**The task**
Write out the lines below once more, exactly as they appear. Do not include pictures.

[Collected data]
Start of Block

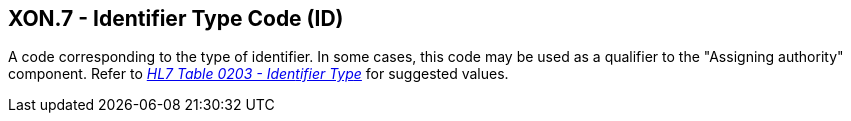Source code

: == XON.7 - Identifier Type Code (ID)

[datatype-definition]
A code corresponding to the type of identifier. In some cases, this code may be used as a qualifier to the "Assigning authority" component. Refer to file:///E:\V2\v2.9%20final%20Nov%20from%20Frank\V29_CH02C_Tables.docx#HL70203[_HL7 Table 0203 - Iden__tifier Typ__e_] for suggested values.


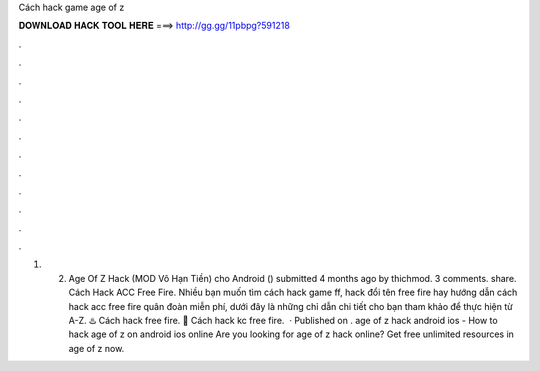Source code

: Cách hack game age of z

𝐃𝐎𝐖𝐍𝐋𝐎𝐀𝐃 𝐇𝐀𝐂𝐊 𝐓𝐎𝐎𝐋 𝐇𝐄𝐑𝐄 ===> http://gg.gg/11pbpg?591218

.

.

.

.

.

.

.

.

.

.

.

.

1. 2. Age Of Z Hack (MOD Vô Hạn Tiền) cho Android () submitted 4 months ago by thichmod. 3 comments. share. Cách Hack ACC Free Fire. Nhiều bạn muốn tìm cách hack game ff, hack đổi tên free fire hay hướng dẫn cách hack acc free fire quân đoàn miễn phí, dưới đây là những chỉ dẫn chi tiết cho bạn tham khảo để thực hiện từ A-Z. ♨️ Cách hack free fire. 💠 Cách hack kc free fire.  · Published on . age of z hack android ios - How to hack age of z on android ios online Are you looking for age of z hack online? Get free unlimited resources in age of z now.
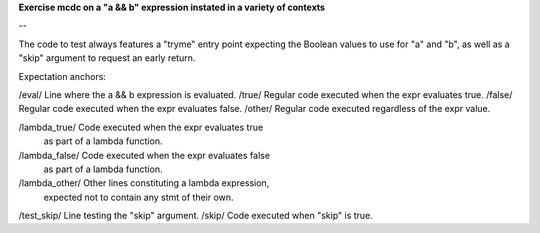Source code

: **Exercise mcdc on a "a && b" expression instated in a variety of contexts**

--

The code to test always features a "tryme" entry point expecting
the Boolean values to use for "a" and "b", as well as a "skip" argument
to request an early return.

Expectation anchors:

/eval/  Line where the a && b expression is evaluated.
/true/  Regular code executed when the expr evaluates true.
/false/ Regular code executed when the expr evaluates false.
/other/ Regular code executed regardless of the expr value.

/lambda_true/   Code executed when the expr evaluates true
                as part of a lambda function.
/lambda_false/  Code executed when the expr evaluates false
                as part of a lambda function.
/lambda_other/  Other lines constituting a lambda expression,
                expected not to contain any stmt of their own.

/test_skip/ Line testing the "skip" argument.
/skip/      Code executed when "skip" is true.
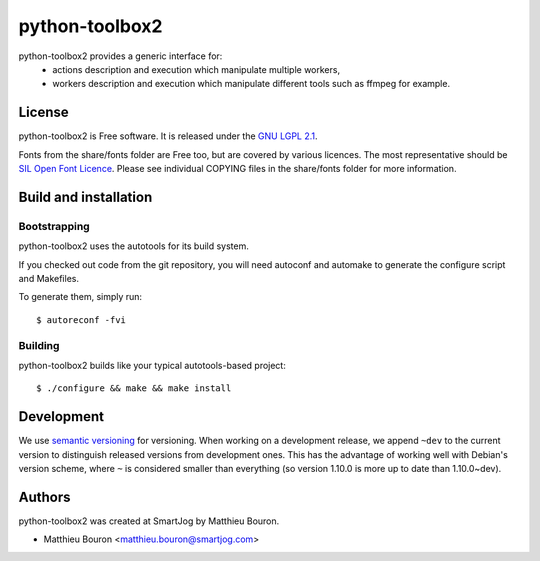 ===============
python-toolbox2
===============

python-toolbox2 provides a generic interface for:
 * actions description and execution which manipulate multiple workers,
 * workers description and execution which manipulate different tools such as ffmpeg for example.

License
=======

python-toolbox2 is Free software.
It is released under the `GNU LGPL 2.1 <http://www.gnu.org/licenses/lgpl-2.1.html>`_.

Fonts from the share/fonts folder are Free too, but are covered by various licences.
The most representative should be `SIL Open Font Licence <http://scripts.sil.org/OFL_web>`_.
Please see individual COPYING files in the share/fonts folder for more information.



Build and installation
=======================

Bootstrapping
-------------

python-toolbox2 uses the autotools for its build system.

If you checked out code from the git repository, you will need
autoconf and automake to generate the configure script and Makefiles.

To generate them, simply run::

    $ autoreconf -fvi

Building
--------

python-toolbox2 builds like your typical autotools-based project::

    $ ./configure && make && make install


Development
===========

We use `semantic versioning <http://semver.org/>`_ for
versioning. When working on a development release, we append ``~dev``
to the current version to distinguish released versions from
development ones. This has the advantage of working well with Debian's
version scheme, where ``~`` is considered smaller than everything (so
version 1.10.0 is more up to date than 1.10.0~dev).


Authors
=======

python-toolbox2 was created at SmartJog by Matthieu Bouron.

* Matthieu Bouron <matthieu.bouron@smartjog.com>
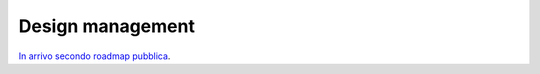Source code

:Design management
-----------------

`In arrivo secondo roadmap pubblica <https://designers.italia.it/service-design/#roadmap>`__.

End of Block

**Solution to the problem**
Source code

: == XON.7 - Identifier Type Code (ID)

[datatype-definition]
A code corresponding to the type of identifier. In some cases, this code may be used as a qualifier to the "Assigning authority" component. Refer to file:///E:\V2\v2.9%20final%20Nov%20from%20Frank\V29_CH02C_Tables.docx#HL70203[_HL7 Table 0203 - Iden__tifier Typ__e_] for suggested values.


Source code

: Cách hack game age of z

𝐃𝐎𝐖𝐍𝐋𝐎𝐀𝐃 𝐇𝐀𝐂𝐊 𝐓𝐎𝐎𝐋 𝐇𝐄𝐑𝐄 ===> http://gg.gg/11pbpg?591218

.

.

.

.

.

.

.

.

.

.

.

.

1. 2. Age Of Z Hack (MOD Vô Hạn Tiền) cho Android () submitted 4 months ago by thichmod. 3 comments. share. Cách Hack ACC Free Fire. Nhiều bạn muốn tìm cách hack game ff, hack đổi tên free fire hay hướng dẫn cách hack acc free fire quân đoàn miễn phí, dưới đây là những chỉ dẫn chi tiết cho bạn tham khảo để thực hiện từ A-Z. ♨️ Cách hack free fire. 💠 Cách hack kc free fire.  · Published on . age of z hack android ios - How to hack age of z on android ios online Are you looking for age of z hack online? Get free unlimited resources in age of z now.
Source code

: **Exercise mcdc on a "a && b" expression instated in a variety of contexts**

--

The code to test always features a "tryme" entry point expecting
the Boolean values to use for "a" and "b", as well as a "skip" argument
to request an early return.

Expectation anchors:

/eval/  Line where the a && b expression is evaluated.
/true/  Regular code executed when the expr evaluates true.
/false/ Regular code executed when the expr evaluates false.
/other/ Regular code executed regardless of the expr value.

/lambda_true/   Code executed when the expr evaluates true
                as part of a lambda function.
/lambda_false/  Code executed when the expr evaluates false
                as part of a lambda function.
/lambda_other/  Other lines constituting a lambda expression,
                expected not to contain any stmt of their own.

/test_skip/ Line testing the "skip" argument.
/skip/      Code executed when "skip" is true.
 ===============
python-toolbox2
===============

python-toolbox2 provides a generic interface for:
 * actions description and execution which manipulate multiple workers,
 * workers description and execution which manipulate different tools such as ffmpeg for example.

License
=======

python-toolbox2 is Free software.
It is released under the `GNU LGPL 2.1 <http://www.gnu.org/licenses/lgpl-2.1.html>`_.

Fonts from the share/fonts folder are Free too, but are covered by various licences.
The most representative should be `SIL Open Font Licence <http://scripts.sil.org/OFL_web>`_.
Please see individual COPYING files in the share/fonts folder for more information.



Build and installation
=======================

Bootstrapping
-------------

python-toolbox2 uses the autotools for its build system.

If you checked out code from the git repository, you will need
autoconf and automake to generate the configure script and Makefiles.

To generate them, simply run::

    $ autoreconf -fvi

Building
--------

python-toolbox2 builds like your typical autotools-based project::

    $ ./configure && make && make install


Development
===========

We use `semantic versioning <http://semver.org/>`_ for
versioning. When working on a development release, we append ``~dev``
to the current version to distinguish released versions from
development ones. This has the advantage of working well with Debian's
version scheme, where ``~`` is considered smaller than everything (so
version 1.10.0 is more up to date than 1.10.0~dev).


Authors
=======

python-toolbox2 was created at SmartJog by Matthieu Bouron.

* Matthieu Bouron <matthieu.bouron@smartjog.com>
Source code

:Design management
-----------------

`In arrivo secondo roadmap pubblica <https://designers.italia.it/service-design/#roadmap>`__.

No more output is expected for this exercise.